Friday 6 July 2012

on being 17 and living away from home

In his next (if successful) stint as PM, Cameron wants to take away housing benefit from under 25s. He has very kindly suggested that housing benefit would not be withdrawn from vulnerable groups such as those with a destructive home life or leaving foster care but as yet, none of this has been quantified.

This speaks to me on a personal level. At 17, my mother kicked me out. I was a sixth form student, and desperately unhappy where I was - the atmosphere didn't suit me at all, and for some time, I had been ill with mental health problems that by and large, I had kept from my family (because by that point, having had a 'difficult' childhood, I already knew well what my mother thought of illness - mental illness in particular). So we had a conversation where I told her I was unhappy at 6th form, and wanted to restart my A levels at college the next year (this was in April). Her rejoinder was 'if you leave 6th form, you leave this house'. And there it was. Going to school every day was making me more and more ill, and making hiding my problems more and more difficult. I doubt that this would be considered 'destructive' under the potential new rules. Little that Cameron does around mental health is about giving consideration to people with disabilities and health problems.

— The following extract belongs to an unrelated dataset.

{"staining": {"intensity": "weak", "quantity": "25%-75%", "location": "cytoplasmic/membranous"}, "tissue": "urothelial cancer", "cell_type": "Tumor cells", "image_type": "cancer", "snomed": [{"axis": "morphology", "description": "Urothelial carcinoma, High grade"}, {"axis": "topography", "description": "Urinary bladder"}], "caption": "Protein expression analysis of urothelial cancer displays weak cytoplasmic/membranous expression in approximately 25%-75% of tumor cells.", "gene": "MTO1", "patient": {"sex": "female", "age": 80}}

I knew somewhere that had a room going in a shared flat, and upon hearing this, my mother told me to pack. All my stuff was at the new flat the next morning. (I have to say, my mother and I now have a great relationship that we have worked hard to heal. I love her dearly)

This was 17 years ago. I was 17. My rent was £40/week, for a room in which I could touch two opposite walls at once. The rent was 'bills inclusive' which meant that housing benefit (which I received because my mother had duly signed the forms to say she kicked me out) paid £32/week. I had to find £8 a week.

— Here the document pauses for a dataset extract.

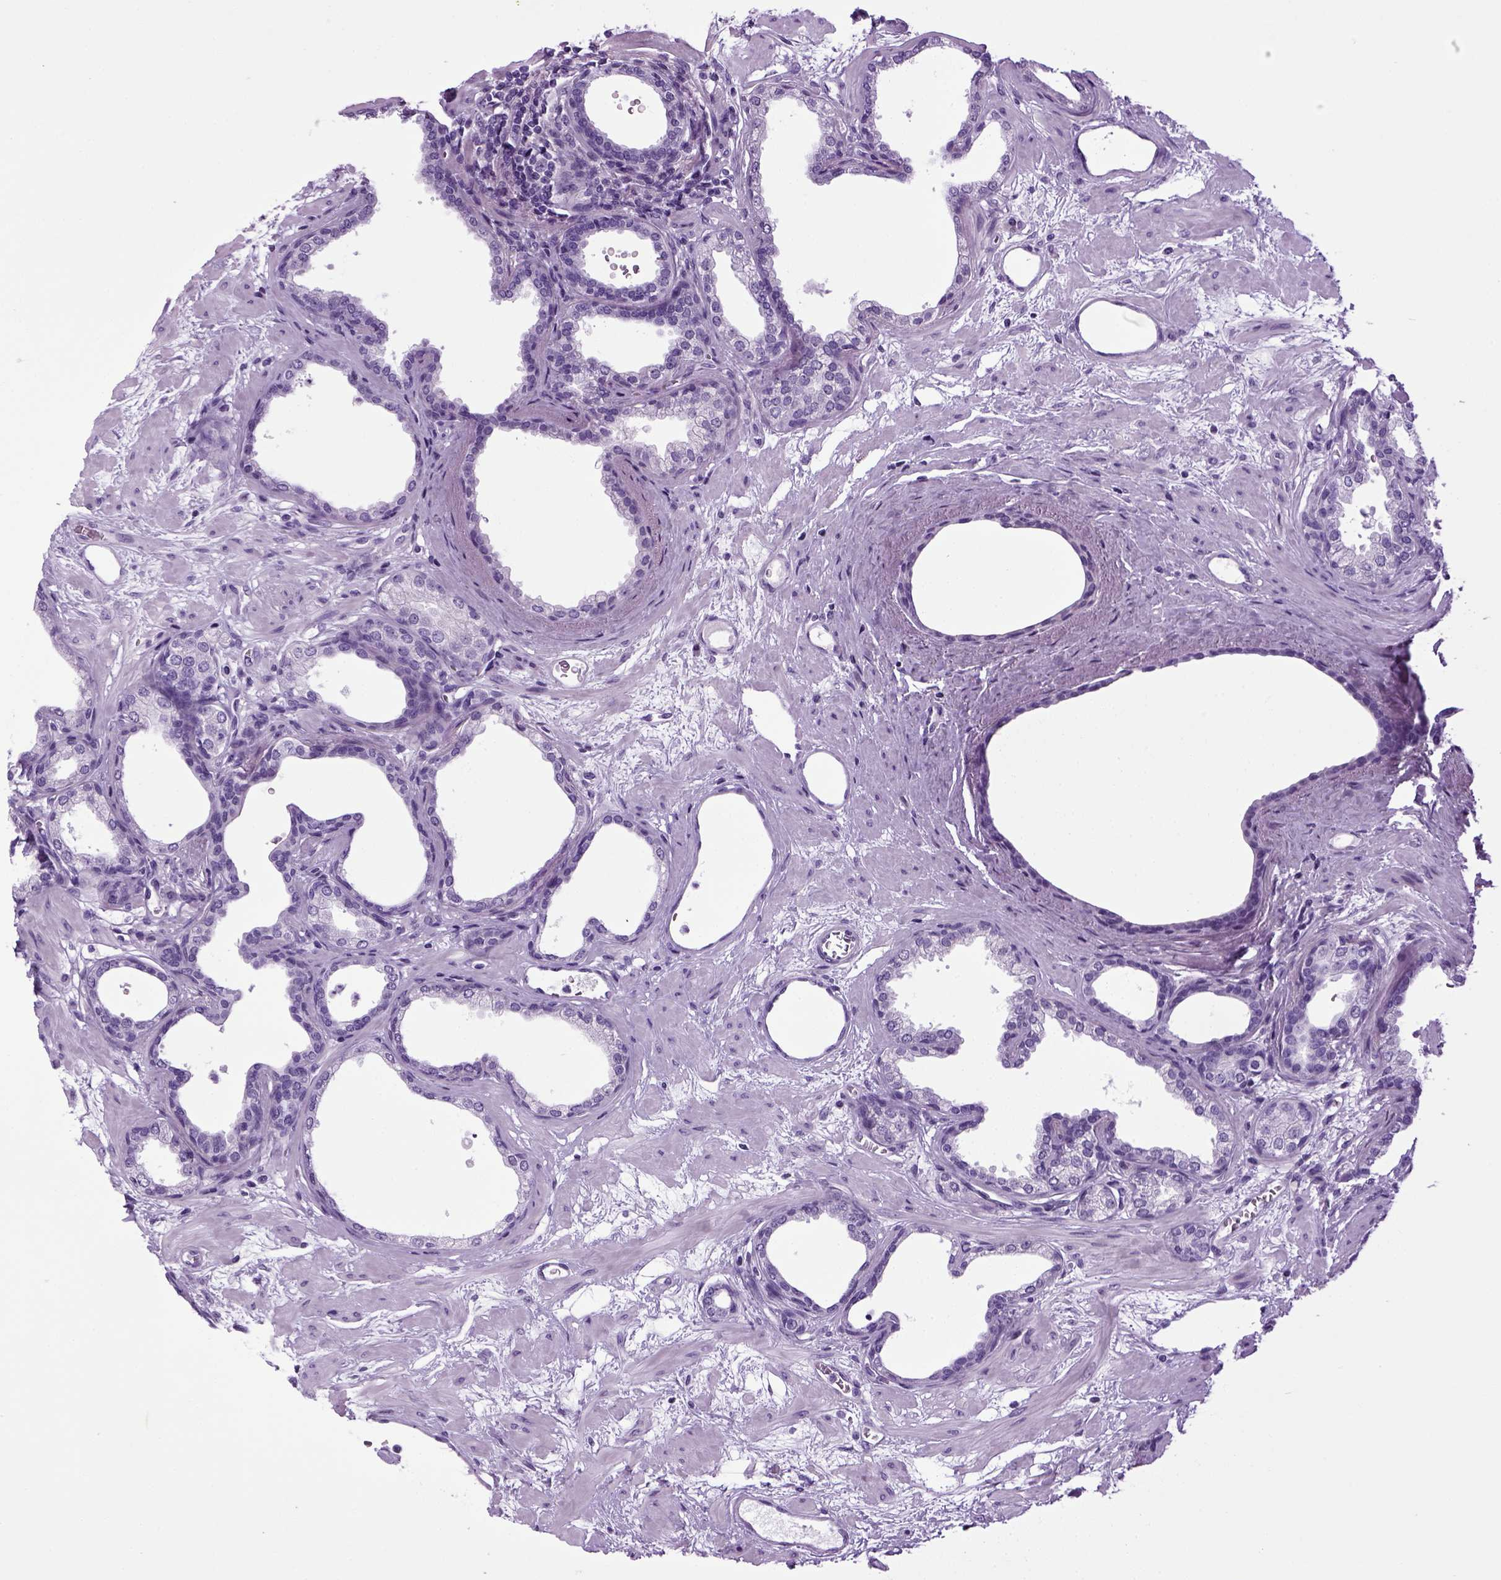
{"staining": {"intensity": "negative", "quantity": "none", "location": "none"}, "tissue": "prostate", "cell_type": "Glandular cells", "image_type": "normal", "snomed": [{"axis": "morphology", "description": "Normal tissue, NOS"}, {"axis": "topography", "description": "Prostate"}], "caption": "Histopathology image shows no significant protein expression in glandular cells of normal prostate.", "gene": "HMCN2", "patient": {"sex": "male", "age": 37}}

My only real option for income at that point was a YTS (youth training) scheme - a day scheme where you sign up to various types of thing (nursing, office-work, mechanics) and turn up every dayish, and as a result, you get paid your YTS money. In those days, as a 17 year old, it was deemed that I was entitled to £28/week. £8 of that a week went on my rent, so a net income of £20 a week. Out of that I had to spend £7 a week on a bus pass in order to get to the placement. Living on £13 a week was not fun, even 17 years ago. It's not something I would even attempt, had I any option. I spent most of the time up til I was 25 with significant mental health problems, eventually moving onto disability benefit, which did at least pay me significantly more money. Enough to eat on. As a 17yr old, once a week, I would buy a loaf of bread some butter and jam, and I would make the loaf up in to jam sandwiches, and freeze it in the original loaf bag. Every day I'd get out one jam sandwich for lunch. Dinners often consisted of cheap mince and pasta.

An inflation calculator suggests that my £28 a week would be £45 at today's rates. Today's 17 year olds get £51 a week. a 7day bus pass in the same town is now £15.

The cheapest room I can find to rent (in the same town I was in) is £250 a month (inflation-wise it's directly comparable). Housing benefit suggests that it will cover £230 a month maximum, leaving a 17 year old with at least £5 a week gone from their pocket before they start. If they need to travel in or out of town by bus on a regular basis, that's another £15 a week, plus any bills that they need to pay, BEFORE eating. Potentially, today's 17 year old has about 20-30 pounds a week to subsist on. In inflation terms, today, £20 is about what I was existing on.

I had no money to buy clothes, even charity-shop clothes were often too expensive - a winter coat was a concept that didn't even exist to me - that would be a week's food. I would rather be cold and put extra layers on, than go without the meagre amount of food I was eating.

This is not something that's a fun existence to people. people don't DO this if they have a choice, by and large. David Cameron should try, just for a week, living in the types of housing that housing benefit will pay for, and trying to live in any way well, on the money that is allotted to people under 25* on job-seekers. I think he would find it impossible.

*I have to say, that given the recent changes, it's not much easier for someone over 25 and under 35. You are now reduced to living in shared accommodation until you are 35. People who are under 35 and living in a self-contained flat are 'protected' for a short while and then your housing benefit drops (about 40%) to the shared room rate. At which point most people will have to move because in the example above, shared room rate was 230, single room was 290. Most people on £204 a month cannot magically 'find' an extra £60 a month to pay the rent.